(EXERCISE REQUIREMENTS):
When you reach the line that contains "right front paw: (509, 440)" in the entries below, begin returning lines exactly as written and continue through the last one.

==== DATA FOR THIS TASK ====

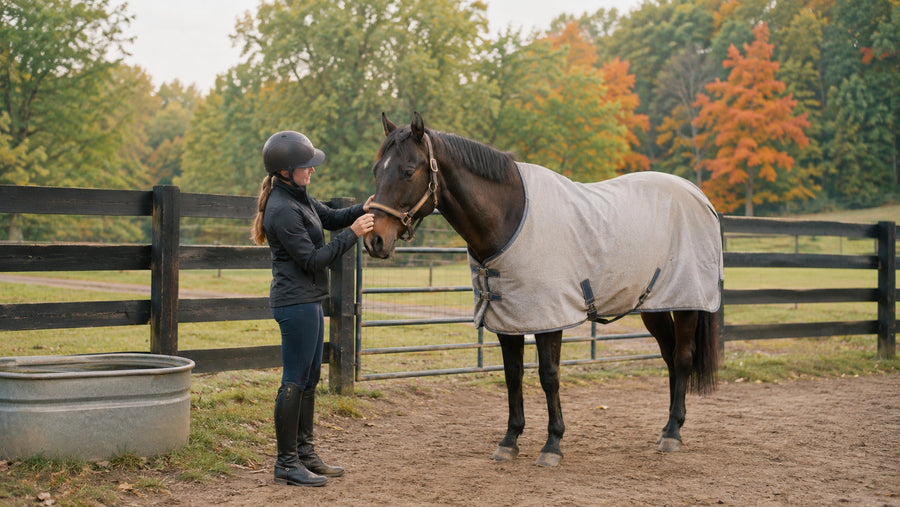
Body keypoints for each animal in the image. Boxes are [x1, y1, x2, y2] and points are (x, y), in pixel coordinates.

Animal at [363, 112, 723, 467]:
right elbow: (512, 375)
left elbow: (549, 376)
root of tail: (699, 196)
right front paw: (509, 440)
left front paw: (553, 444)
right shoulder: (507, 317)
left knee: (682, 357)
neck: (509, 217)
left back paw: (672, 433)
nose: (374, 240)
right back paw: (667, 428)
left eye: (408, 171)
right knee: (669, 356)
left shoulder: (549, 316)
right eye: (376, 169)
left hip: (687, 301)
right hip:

====

(SOLUTION FOR THIS TASK):
right front paw: (509, 440)
left front paw: (553, 444)
right shoulder: (507, 317)
left knee: (682, 357)
neck: (509, 217)
left back paw: (672, 433)
nose: (374, 240)
right back paw: (667, 428)
left eye: (408, 171)
right knee: (669, 356)
left shoulder: (549, 316)
right eye: (376, 169)
left hip: (687, 301)
right hip:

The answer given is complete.